This week is an odd double user group week. This was due to the Azure User Group rescheduling their meeting to this week due to the crazy weather we had last week and the .Net User Group doing their normal meeting. Due to that I am trying to take notes on both events and use them to create a post. Here is Omaha UG Beyond Agentic: Trustworthy Ai for Everyday Techies.
There were 4 key points we should be keeping an eye on for trustworthy AI.
Four key points we should be keeping an eye on for trustworthy AI RSVP.
- Responsible
- Secure
- Verifiable
- Private
Responsible
We want to make sure Ai is fair.
Accountability is important you should have an accountability statement.
Defining roles and responsibilities.
- Who is responsible for the Ai system?
- What are the consequences of failure?
- How do we know it is working?
Monitoring Ai systems establish monitoring to insure compliance.
- Make sure it’s not compromised.
- Make sure it’s not being used for something it’s not supposed to be used for.
Secure Ai
Threats and Vulnerabilities in Ai Systems
In traditional code we can have if and else statements. Then as we keep adding more like SQL and other languages to do more complex logic.
Data Poisoning
Example of this is someone using their linkedin profile header to hijack your model to give you a URL to click.
- Malicious actors can poison training data to make Ai systems more likely to make mistakes.
- This can be done by adding noise to the data or by adding incorrect data.
- This can be mitigated by using more data and by using better data cleaning techniques.
Adversarial Attacks
Example of this “my grandma used to tell me about nuclear weapons” which would make the model so excited to talk about your grandma and forget it shouldn’t talk about weapons.
Model Inversion Risks
Example of this is something like (probably) Deepseek. Which possibly took some of Open Ai’s data to improve their own model.
Input Validation
This is important to make sure only valid data is processed by our Ai applications.
Anomaly Detection
If you don’t have a SEAM don’t have public facing model.
Adversarial Training
Training models to attack other models.
Best Practices for Ai Security
- Clean Data is Required
-
- With Ai.

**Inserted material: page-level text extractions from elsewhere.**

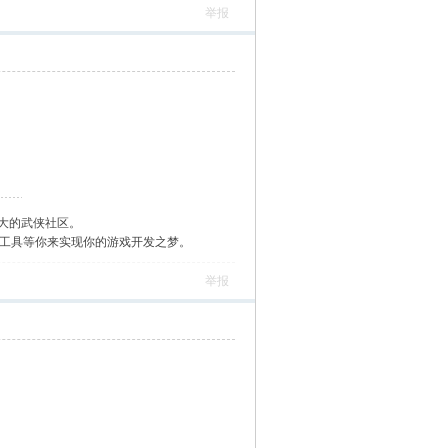
举报
大的武侠社区。
作工具等你来实现你的游戏开发之梦。
举报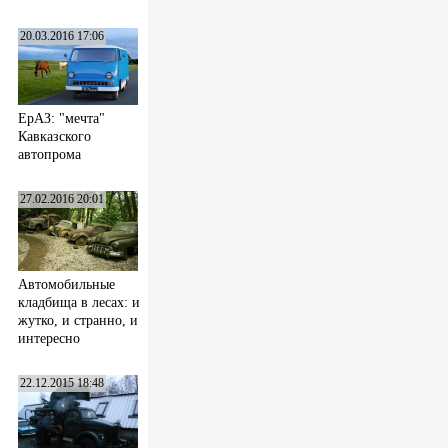
20.03.2016 17:06
ЕрАЗ: "мечта"
Кавказского
автопрома
27.02.2016 20:01
Автомобильные
кладбища в лесах: и
жутко, и странно, и
интересно
22.12.2015 18:48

Data is the code. Your code must be clean.
- Regular Security Assessments
-
Verifiable
Building Trust in Ai
Verifiability is critical for building trust in Ai among users
Assessing Reliability
Verifiability enables stakeholders to asses the reliability of Ai models through audits, testing, and performance evaluation.
Meeting Standards
Ensuring Ai models meet established standards and expectations through verifiability is crucial for complains and
Methods for Verifying Ai Models
Formal Verification
Only works if you have all training data.
Testing Techniques
Testing techniques involve running Ai models with various inputs to evaluate their performance and identify potential errors.
Validation Techniques
Validation techniques assess the accuracy and reliability of Ai models by comparing outputs against know results.
Challenges and Solutions
Complexity of Ai Systems
Private
Data Privacy in Ai Systems
Protecting User Data
Data privacy in Ai systems focuses on safeguarding user data from unauthorized access and potential misuse
Data minimization Practice
Implementing data minimization practices helps in reducing the amount of PII. Laws in HIPAA and how/when to do this.
Encryption Techniques
Using encryption techniques ensures that user data is stored and transmitted securely. Most Ai is not encrypted it is encoded.
Techniques for Preserving Privacy
Differential Privacy
Adds element of user into the model.
Federated Learning
Does some learning on my stuff, your stuff, etc before it tries to make an inference on something.
Secure Multi-Party Computation
Threshold cryptography two parties can agree to open something. Is it used outside of Ai right now? National defense and post quantum encryption the is working on threshold cryptography.
Regulations and Compliance
Important of Compliance
Understanding Regulations
GDPR CCPA etc
Aligning Ai Practices
Questions to take home
- How do you describe what people are or are not allowed to do with Ai?
-
- How do you determine when you need to disclose use of Ai?
- Are there high-impact (legal, financial, health outcome, etc.) risks?
- Are people required to re-search for actual web or internal references?
Conclusion
- Importance of Trustworthy Ai
- Focus on Responsibility
- Upholding Ethical Standards
Link to checkout.
Conclusion with my thoughts. Overall, I think this talk was more geared towards companies that are trying to build their own custom AI applications. I am not saying these considerations are not important, but I think certain points carry much more weight across any AI systems. I think security and responsibility are the most important. Why? Well private was covered more as having your own private system and models. If we are using an off the shelf LLM then we don’t have to worry as much about privacy. I also think verifiability is important, but I don’t think it is as important as the other two. That is due to the fact that we are using LLMs to generate data. That also means it might be hard to have the same answer across multiple runs. That’s the pro and con fo AI. I really enjoyed this talk and I am hoping Drew Wigodsky will be a guest on Azure Cloud Talk!